Seven months ago, Orkla CEO Bjørn Wiggen announced the Norwegian conglomerate would focus on the FMCG sector, earning praise from analysts in the process. This week, Orkla stunned the market with news that Wiggen had decided to resign. Eyebrows were raised further yesterday when it emerged the boss of Orkla’s FMCG unit would also leave the business. Industry watchers believe the departures will not mean a change in direction but could suggest Orkla’s owners were frustrated with the slow progress of the company’s new strategy. Michelle Russell reports.
In the last two years, there were a series of signs that Orkla, the Norwegian conglomerate, had decided on a change in direction.

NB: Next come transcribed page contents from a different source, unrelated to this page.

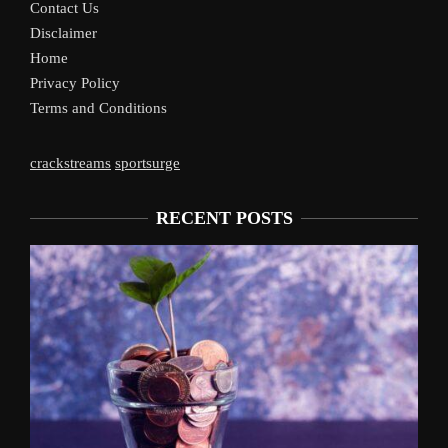
Contact Us
Disclaimer
Home
Privacy Policy
Terms and Conditions
crackstreams
sportsurge
RECENT POSTS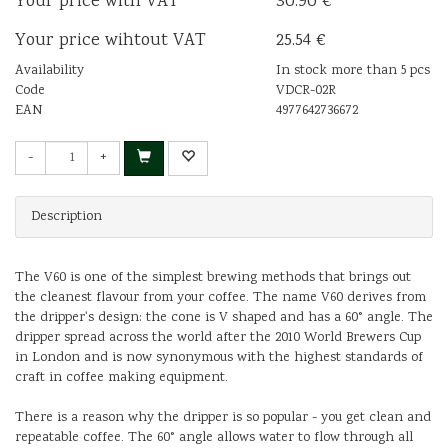
Your price with VAT
30.90 €
Your price wihtout VAT
25.54 €
Availability
In stock more than 5 pcs
Code
VDCR-02R
EAN
4977642736672
-
+
Description
The V60 is one of the simplest brewing methods that brings out
the cleanest flavour from your coffee. The name V60 derives from
the dripper's design: the cone is V shaped and has a 60° angle. The
dripper spread across the world after the 2010 World Brewers Cup
in London and is now synonymous with the highest standards of
craft in coffee making equipment.
There is a reason why the dripper is so popular - you get clean and
repeatable coffee. The 60° angle allows water to flow through all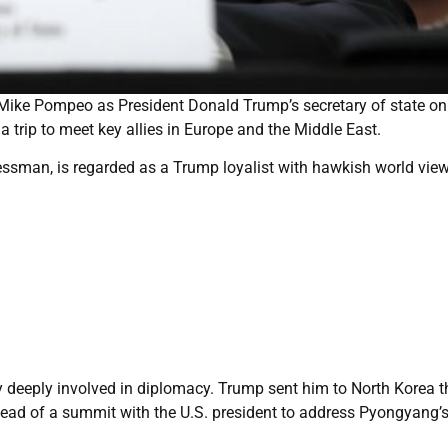
Mike Pompeo as President Donald Trump’s secretary of state on
a trip to meet key allies in Europe and the Middle East.
sman, is regarded as a Trump loyalist with hawkish world view
 deeply involved in diplomacy. Trump sent him to North Korea t
head of a summit with the U.S. president to address Pyongyang’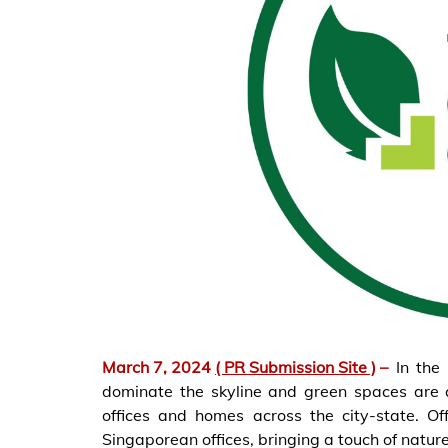
March 7, 2024
( PR Submission Site )
–
In the
dominate the skyline and green spaces are 
offices and homes across the city-state. Of
Singaporean offices, bringing a touch of nature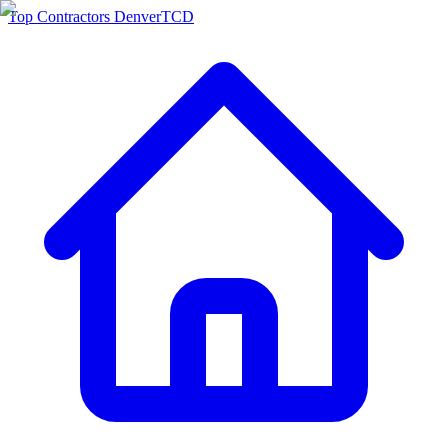
Top Contractors Denver
TCD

The company, which, alongside selling food, operated in a range of industrial sectors, sold metal and materials firm Elkem and forests company Borregaard Forests. In September, CEO Bjørn Wiggen met analysts and said branded goods would become Orkla’s “strategic focus”. The move was welcomed in the financial community. Asset disposals would return cash to shareholders. Moreover, a series of acquisitions in the last decade meant consumer goods accounted for a shrinking slice of revenues at the expense of assets in more cyclical sectors. A focus on FMCG would provide Orkla with more stable revenue streams, it was argued.

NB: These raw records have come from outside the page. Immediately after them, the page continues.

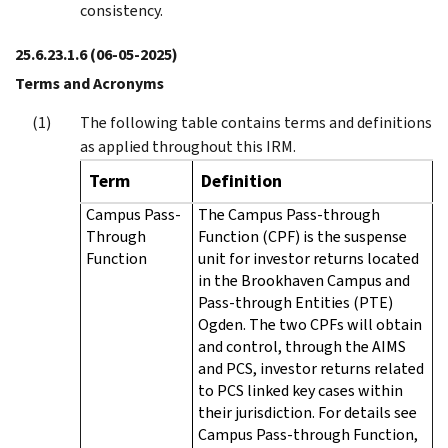
consistency.
25.6.23.1.6
(06-05-2025)
Terms and Acronyms
The following table contains terms and definitions
as applied throughout this IRM.
Term
Definition
Campus Pass-
The Campus Pass-through
Through
Function (CPF) is the suspense
Function
unit for investor returns located
in the Brookhaven Campus and
Pass-through Entities (PTE)
Ogden. The two CPFs will obtain
and control, through the AIMS
and PCS, investor returns related
to PCS linked key cases within
their jurisdiction. For details see
Campus Pass-through Function,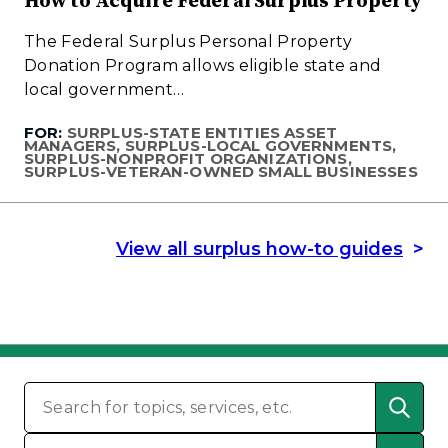
How to Acquire Federal Surplus Property
The Federal Surplus Personal Property
Donation Program allows eligible state and
local government…
FOR:
SURPLUS-STATE ENTITIES ASSET
MANAGERS, SURPLUS-LOCAL GOVERNMENTS,
SURPLUS-NONPROFIT ORGANIZATIONS,
SURPLUS-VETERAN-OWNED SMALL BUSINESSES
View all surplus how-to guides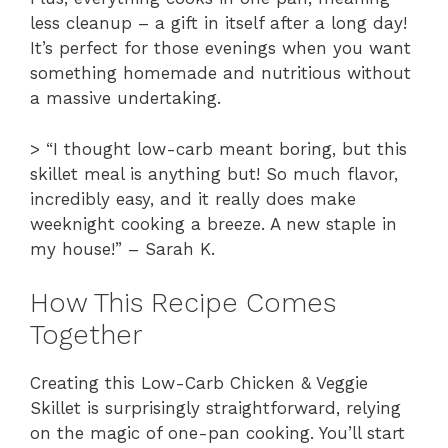
less cleanup – a gift in itself after a long day!
It’s perfect for those evenings when you want
something homemade and nutritious without
a massive undertaking.
> “I thought low-carb meant boring, but this
skillet meal is anything but! So much flavor,
incredibly easy, and it really does make
weeknight cooking a breeze. A new staple in
my house!” – Sarah K.
How This Recipe Comes
Together
Creating this Low-Carb Chicken & Veggie
Skillet is surprisingly straightforward, relying
on the magic of one-pan cooking. You’ll start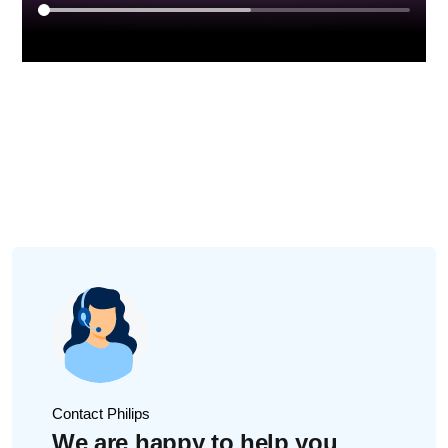
Contact Philips
We are happy to help you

However, just seven months on, Orkla this week stunned the market with the news that Wiggen had resigned amid a clash with the company’s board.

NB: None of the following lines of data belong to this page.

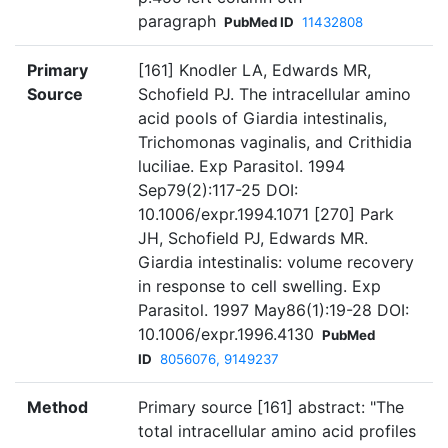
paragraph
PubMed ID
11432808
Primary
[161] Knodler LA, Edwards MR,
Source
Schofield PJ. The intracellular amino
acid pools of Giardia intestinalis,
Trichomonas vaginalis, and Crithidia
luciliae. Exp Parasitol. 1994
Sep79(2):117-25 DOI:
10.1006/expr.1994.1071 [270] Park
JH, Schofield PJ, Edwards MR.
Giardia intestinalis: volume recovery
in response to cell swelling. Exp
Parasitol. 1997 May86(1):19-28 DOI:
10.1006/expr.1996.4130
PubMed
ID
8056076, 9149237
Method
Primary source [161] abstract: "The
total intracellular amino acid profiles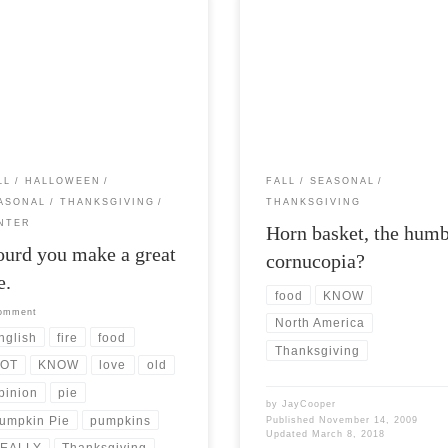
Post Views: 5,989 Horn basket is th
Views: 5,435 Ah its pumpkin pie
description you are most likely to
again! I love all pie but the
associate with the humble cornucop
kin pie truley […]
[…]
LL
HALLOWEEN
FALL
SEASONAL
ASONAL
THANKSGIVING
THANKSGIVING
NTER
Horn basket, the hum
urd you make a great
cornucopia?
e.
food
KNOW
comment
North America
nglish
fire
food
Thanksgiving
OT
KNOW
love
old
pinion
pie
by
JayCooper
umpkin Pie
pumpkins
Published
November 14, 2009
Updated
March 8, 2018
EALLY
Thanksgiving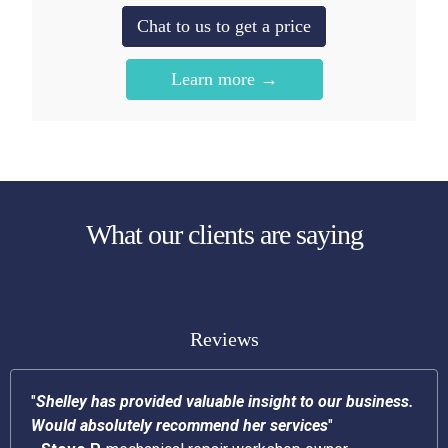
Chat to us to get a price
Learn more →
What our clients are saying
Reviews
"
Shelley has provided valuable insight to our business.
Would absolutely recommend her services
"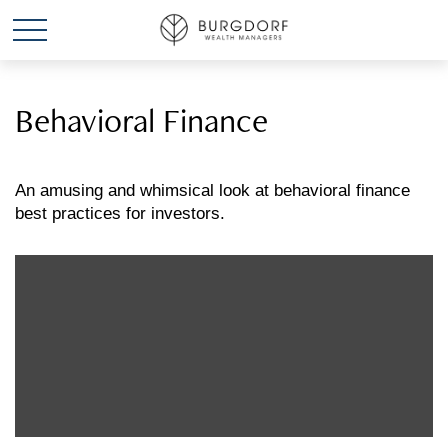
Behavioral Finance
An amusing and whimsical look at behavioral finance
best practices for investors.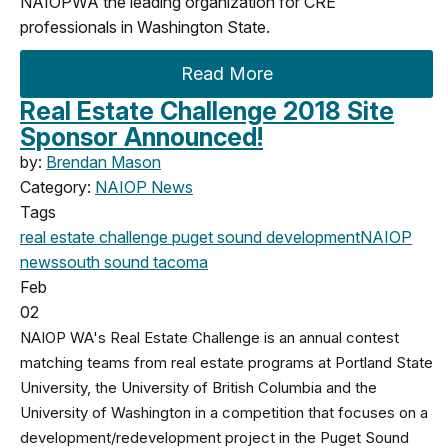
NAIOPWA the leading organization for CRE
professionals in Washington State.
Read More
Real Estate Challenge 2018 Site
Sponsor Announced!
by:
Brendan Mason
Category:
NAIOP News
Tags
real estate challenge
puget sound development
NAIOP
news
south sound
tacoma
Feb
02
NAIOP WA's Real Estate Challenge is an annual contest
matching teams from real estate programs at Portland State
University, the University of British Columbia and the
University of Washington in a competition that focuses on a
development/redevelopment project in the Puget Sound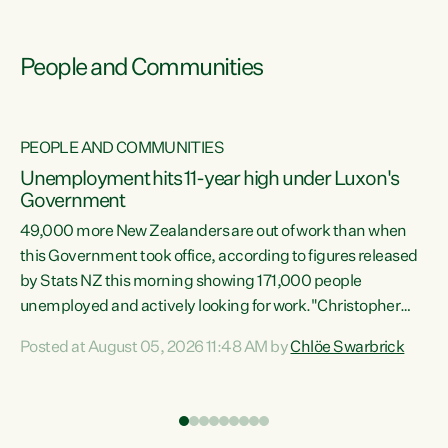
People and Communities
PEOPLE AND COMMUNITIES
Unemployment hits 11-year high under Luxon's
Government
49,000 more New Zealanders are out of work than when
s
this Government took office, according to figures released
by Stats NZ this morning showing 171,000 people
unemployed and actively looking for work."Christopher
ets
Luxon's economic decisions have produced the highest
Posted at August 05, 2026 11:48 AM by
Chlöe Swarbrick
unemployment rate in over a decade. Political tit for tat
aside, it's time for the Prime Minister to put his hands back
on the wheel of this economy and invest in our country.
of
Clearly, cut after cut doesn't grow an economy....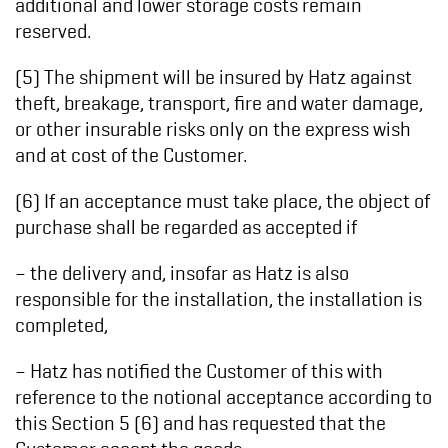
additional and lower storage costs remain
reserved.
(5) The shipment will be insured by Hatz against
theft, breakage, transport, fire and water damage,
or other insurable risks only on the express wish
and at cost of the Customer.
(6) If an acceptance must take place, the object of
purchase shall be regarded as accepted if
– the delivery and, insofar as Hatz is also
responsible for the installation, the installation is
completed,
– Hatz has notified the Customer of this with
reference to the notional acceptance according to
this Section 5 (6) and has requested that the
Customer accept the goods,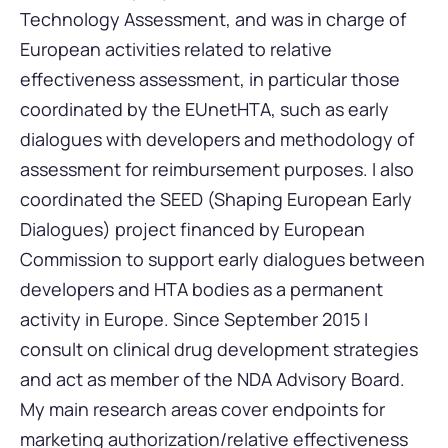
Technology Assessment, and was in charge of
European activities related to relative
effectiveness assessment, in particular those
coordinated by the EUnetHTA, such as early
dialogues with developers and methodology of
assessment for reimbursement purposes. I also
coordinated the SEED (Shaping European Early
Dialogues) project financed by European
Commission to support early dialogues between
developers and HTA bodies as a permanent
activity in Europe. Since September 2015 I
consult on clinical drug development strategies
and act as member of the NDA Advisory Board.
My main research areas cover endpoints for
marketing authorization/relative effectiveness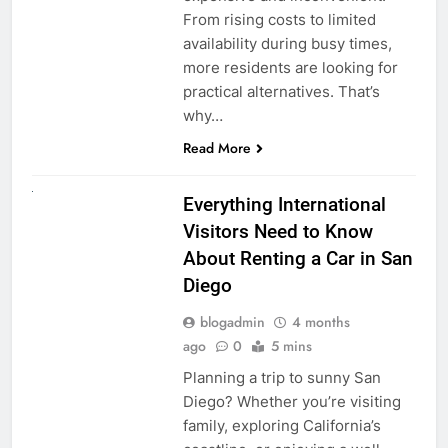
From rising costs to limited
availability during busy times,
more residents are looking for
practical alternatives. That’s
why…
Read More
UNCATEGORIZED
Everything International
Visitors Need to Know
About Renting a Car in San
Diego
blogadmin
4 months
ago
0
5 mins
Planning a trip to sunny San
Diego? Whether you’re visiting
family, exploring California’s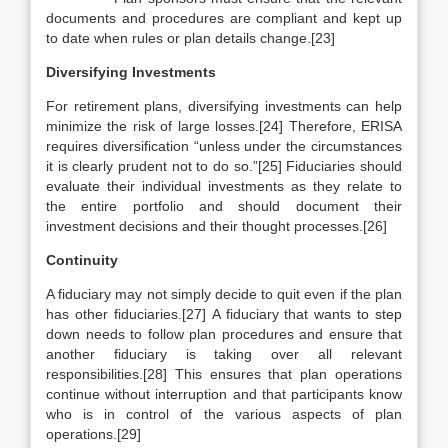
documents and procedures are compliant and kept up
to date when rules or plan details change.[23]
Diversifying Investments
For retirement plans, diversifying investments can help
minimize the risk of large losses.[24] Therefore, ERISA
requires diversification “unless under the circumstances
it is clearly prudent not to do so.”[25] Fiduciaries should
evaluate their individual investments as they relate to
the entire portfolio and should document their
investment decisions and their thought processes.[26]
Continuity
A fiduciary may not simply decide to quit even if the plan
has other fiduciaries.[27] A fiduciary that wants to step
down needs to follow plan procedures and ensure that
another fiduciary is taking over all relevant
responsibilities.[28] This ensures that plan operations
continue without interruption and that participants know
who is in control of the various aspects of plan
operations.[29]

Wiggen did not comment but majority shareholder and chairman Stein Erik Hagen shed some light on what was behind the resignation.
“Orkla is at a crucial stage of a demanding process of transforming the group into a pure branded goods company. The Board of Directors wishes to be more closely involved in this process. The main reason for the change of president and CEO is disagreement between the board and Bjørn Wiggen as regards ways of working,” Hagen said.
Arctic Securities analyst Kenneth Sivertsen believes majority owner and Orkla chairman Stein Erik Hagen may have wanted “a firmer grip” on the company’s strategy.
“It seems the disagreement was between the board of directors and Wiggen and the way he was working. The owners can choose whoever they want [as CEO], so if it’s not running the way the owners want it to, then it is their right to change the board.”
However, Wiggen’s exit is not the only high-profile departure at Orkla. Three days after the announcement of his resignation, eyebrows were again raised with the news that Torkild Nordberg, CEO of Orkla Brands, the company’s FMCG unit, would also leave the business.
There was no mention of any disagreement in the announcement of Nordberg’s departure, a date for which has yet to be set.
However, Carnegie analyst Preben Rasche-Olsen believes the announcement of the departure of both Wiggen and Nordberg was “absolutely a surprise”.
“In my opinion they’ve done things pretty much in the timeline they laid out a year ago so it seems a bit strange,” he told just-food.
Hagen has insisted the departure of Wiggen “entails no change in Orkla’s strategy”. Age Korsvold, Orkla’s deputy chair, has been named acting president and CEO. He said his primary task will be to “drive the transformation of Orkla into a pure branded goods company”.
Orkla pointed to Korsvold’s “many years of experience in top executive and board positions in Norwegian and international business”. Korsvold was CEO of Norwegian financial services company Storebrand from 1994 to 2000 and chief of investment firm Kistefos between 2001 and 2010.
Sievertsen says Korsvold’s appointment, even on an interim basis, suggests the Orkla board thought the company needed to implement its strategy faster.
“What is interesting is the new CEO is highly experienced in the capital markets, it could be that the board of directors thought progress was going too slow,” Sivertsen says.
Rasche-Olsen echoes Sievertsen’s comments. He believes the changes could mean Orkla soon adds to its consumer goods assets through M&A. When Wiggen announced Orkla’s new “strategic focus”, he said there were “increasing opportunities” to buy businesses. As yet, no major deal has been made. Rasche-Olsen says: “If anything, it might mean they will be a bit more aggressive on acquisitions going forward.”